> [PAGE TEXT]
= Beginning of Section =

Ealing's children centre outreach service puts vulnerable families in touch with support that can help improve their lives.

Project
Ealing’s children centre outreach service

Purpose

To support families with young children, including the most excluded and vulnerable

Funding
About £700,000 a year from the Early Intervention Grant

Background
Ealing’s children’s centre outreach service launched in 2009 with the aim of ensuring all families, especially the most vulnerable, were accessing the wide-ranging support on offer. It was set up and run by the charity Coram. The council brought the service in-house in April.

Action
The service was initially seen as a key way to draw families into children’s centres and raise awareness of the activities and support available.

It focused on group activities in centres such as drop-in play sessions open to all, with some home visits for those who needed more intensive support. But with children’s centres firmly established in the borough and used by thousands, the service has evolved to offer more specialist, targeted help.

Families who use children’s centres are referred to the outreach service if they are struggling with issues such as domestic violence and poverty. They can get direct help from outreach workers. Taking the service in-house makes it easier to link up with other council services and to co-ordinate support, explains head of early years Charles Barnard.

The service makes every effort not to stigmatise families. Children’s centre staff build up good relationships with parents and so this extra support can be offered in a “non-threatening way”, says Barnard. “It doesn’t feel like they are getting mixed up in some kind of system. It is very early help focused on their family and their needs,” he says. “Timeliness is also important, so a referral is made and then a family will be getting input quite quickly with someone starting to support them. There’s no waiting list.”

Members of the outreach team have specialities so if one of the team comes across a particular issue, they can draw on the expertise of the team. The team also sits within a wider early intervention team so families can be swiftly referred on for more intensive support if necessary. The service prevents problems from escalating, says Barnard. “I have no doubt it makes a real difference,” he says.

The service has changed and is likely to evolve again when councils take over responsibility for commissioning health-visiting services in 2015, he says. “We’ll be able to create an even more integrated service for families with children from birth to five,” he concludes.

Outcome
Between April 2010 and September 2012, the outreach service engaged with 7,851 children and 8,356 adults representing a diverse section of the community. Nearly two thirds of carers who registered with the service were born outside the UK, representing 138 different countries. Children were more likely to be growing up in economically inactive families – just 33 per cent of adults reached were in employment compared with 67 per cent of the local authority’s overall population.

= End of Section =

> [INFORMATION SUPPLIED]
= Beginning of Section =

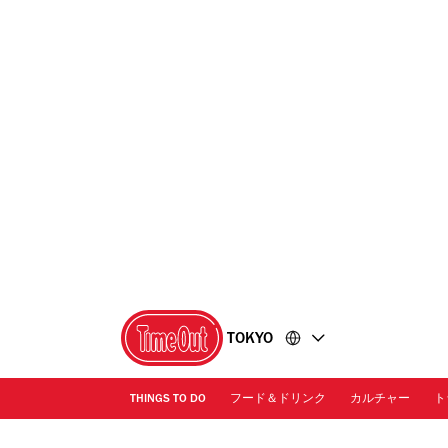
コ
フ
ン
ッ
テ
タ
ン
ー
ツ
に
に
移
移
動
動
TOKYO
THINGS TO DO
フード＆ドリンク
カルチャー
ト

= End of Section =
= Beginning of Section =

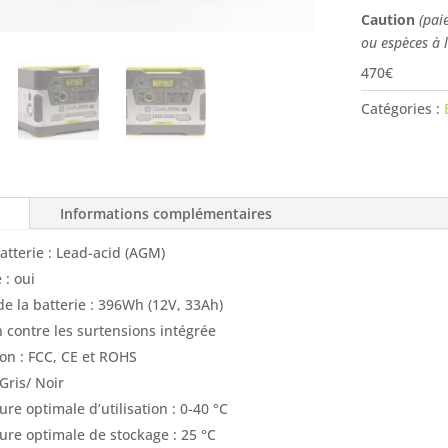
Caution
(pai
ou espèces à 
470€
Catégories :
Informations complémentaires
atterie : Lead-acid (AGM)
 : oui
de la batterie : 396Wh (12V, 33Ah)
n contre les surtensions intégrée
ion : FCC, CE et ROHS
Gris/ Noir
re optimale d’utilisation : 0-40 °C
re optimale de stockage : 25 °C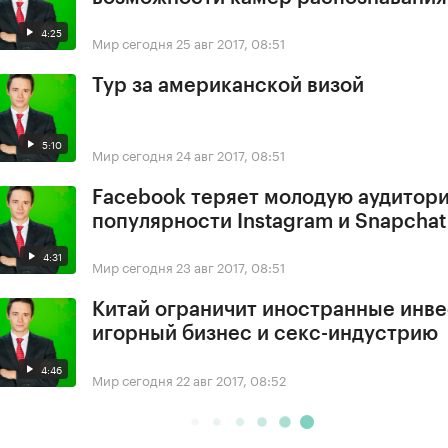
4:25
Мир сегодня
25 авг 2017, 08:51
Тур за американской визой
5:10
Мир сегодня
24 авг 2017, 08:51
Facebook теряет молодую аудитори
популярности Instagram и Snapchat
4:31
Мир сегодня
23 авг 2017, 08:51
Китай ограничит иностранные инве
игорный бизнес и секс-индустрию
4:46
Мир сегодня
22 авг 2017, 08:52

= End of Section =

> [TASK INSTRUCTIONS]
A - In the Ealing outreach text, what is the service's yearly funding and where does it come from?
B - Reproduce the Ealing outreach text word for word, from "Ealing's children centre" to "in-house in April.".

> [SOLUTIONS PER TASK]
A - About £700,000 a year from the Early Intervention Grant.

B -
Ealing's children centre outreach service puts vulnerable families in touch with support that can help improve their lives.

Project
Ealing’s children centre outreach service

Purpose

To support families with young children, including the most excluded and vulnerable

Funding
About £700,000 a year from the Early Intervention Grant

Background
Ealing’s children’s centre outreach service launched in 2009 with the aim of ensuring all families, especially the most vulnerable, were accessing the wide-ranging support on offer. It was set up and run by the charity Coram. The council brought the service in-house in April.